Why Build Your Own AI Coding Assistant?
The AI coding assistant landscape shifted dramatically since late 2025:
- GitHub Copilot raised prices to $10/mo (individual) / $19/mo (enterprise), and your code lives on Microsoft servers
- Cursor went partially closed-source at $20/mo, sparking controversy
- More companies are banning employees from uploading code to third-party AI services
The solution: Run Ollama with open-source LLMs on your own VPS, paired with Continue.dev (open-source IDE extension) — a fully self-hosted AI coding experience.
Your code never leaves your network. Model inference runs on your own VPS. No third party ever sees your code.
Architecture Overview
Your Machine (VS Code / JetBrains)
│
│ Continue.dev Extension
│
▼
Your VPS (Ollama Service)
│
├── deepseek-coder-v2 (code completion)
├── codestral (completion backup)
├── qwen2.5-coder:7b (lightweight option)
└── llama3.1:8b (chat/explain)
Cost Comparison
| Option | Monthly Cost | Privacy | Model Choice |
|---|---|---|---|
| GitHub Copilot | $10-19 | ❌ Code uploaded to Microsoft | Single model |
| Cursor Pro | $20 | ⚠️ Partially closed-source | Limited |
| This Setup | $4-8 | ✅ Fully private | Any model |
Minimum VPS specs:
- Starter: Hetzner CX22 (€3.99/mo, 2 vCPU / 4GB / 40GB) — runs 7B models
- Recommended: Hetzner CAX21 (€5.99/mo, 4 vCPU / 8GB / 40GB ARM) — runs 14B models
- Advanced: Netcup RS1000 (€5.50/mo, 4 vCPU / 8GB) or a GPU-equipped VPS
💡 CPU inference on 7B models (e.g.,
qwen2.5-coder:7b) takes 2-5 seconds per completion — perfectly usable for daily development. For 14B models, 8GB+ RAM is recommended.

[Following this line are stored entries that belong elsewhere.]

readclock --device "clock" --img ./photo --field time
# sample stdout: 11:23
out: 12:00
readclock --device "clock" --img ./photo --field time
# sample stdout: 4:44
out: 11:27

Step 1: Deploy Ollama on VPS
1. Install Ollama
# SSH into your VPS
ssh root@your-vps-ip
# One-command install
curl -fsSL https://ollama.ai/install.sh | sh
# Verify
ollama --version
2. Pull Code-Specialized Models
# DeepSeek Coder V2 (recommended, best code quality)
ollama pull deepseek-coder-v2:16b
# Qwen2.5 Coder 7B (lightweight, fast responses)

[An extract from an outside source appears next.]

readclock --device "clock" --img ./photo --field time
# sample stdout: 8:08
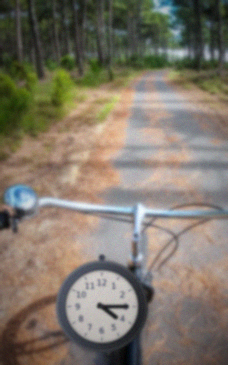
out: 4:15
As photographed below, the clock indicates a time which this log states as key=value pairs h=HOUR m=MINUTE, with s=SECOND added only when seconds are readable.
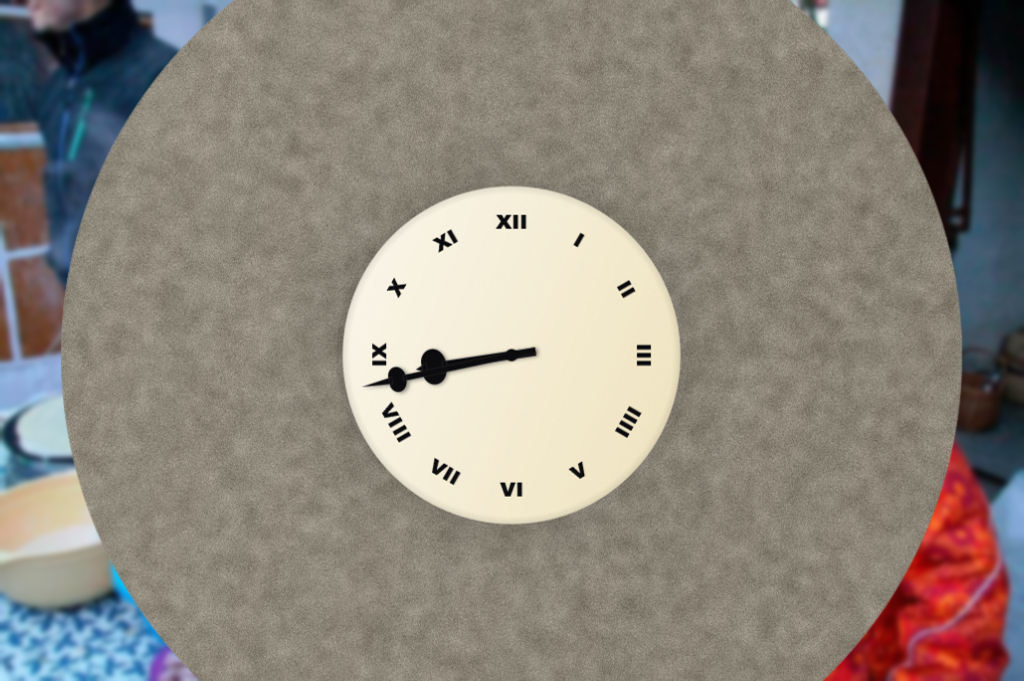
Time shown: h=8 m=43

ollama pull qwen2.5-coder:7b
# Llama 3.1 8B (general chat assistance)
ollama pull llama3.1:8b
# List downloaded models
ollama list
Initial model pulls take a few minutes depending on VPS bandwidth. deepseek-coder-v2:16b is ~9GB, qwen2.5-coder:7b is ~4.5GB.
3. Allow Remote Access to Ollama
Ollama listens on localhost by default. We need it to listen on all interfaces for your local IDE to connect.
# Edit systemd service config
systemctl edit ollama
# Add the following content:
[Service]
Environment="OLLAMA_HOST=0.0.0.0:11434"
# Restart Ollama
systemctl daemon-reload
systemctl restart ollama
# Verify it's listening
ss -tlnp | grep 11434
4. Security Hardening (Important!)
Never expose Ollama directly to the public internet. Use ufw to restrict access:
# Install ufw
apt install -y ufw
# Only allow your home/office IP
ufw allow from your-local-ip to any port 11434 proto tcp
ufw enable
# Or use WireGuard VPN (recommended)
# After connecting via VPN, let Ollama listen on the VPN interface only
Best practice: Deploy an API-key-authenticated reverse proxy in front of Ollama (covered below).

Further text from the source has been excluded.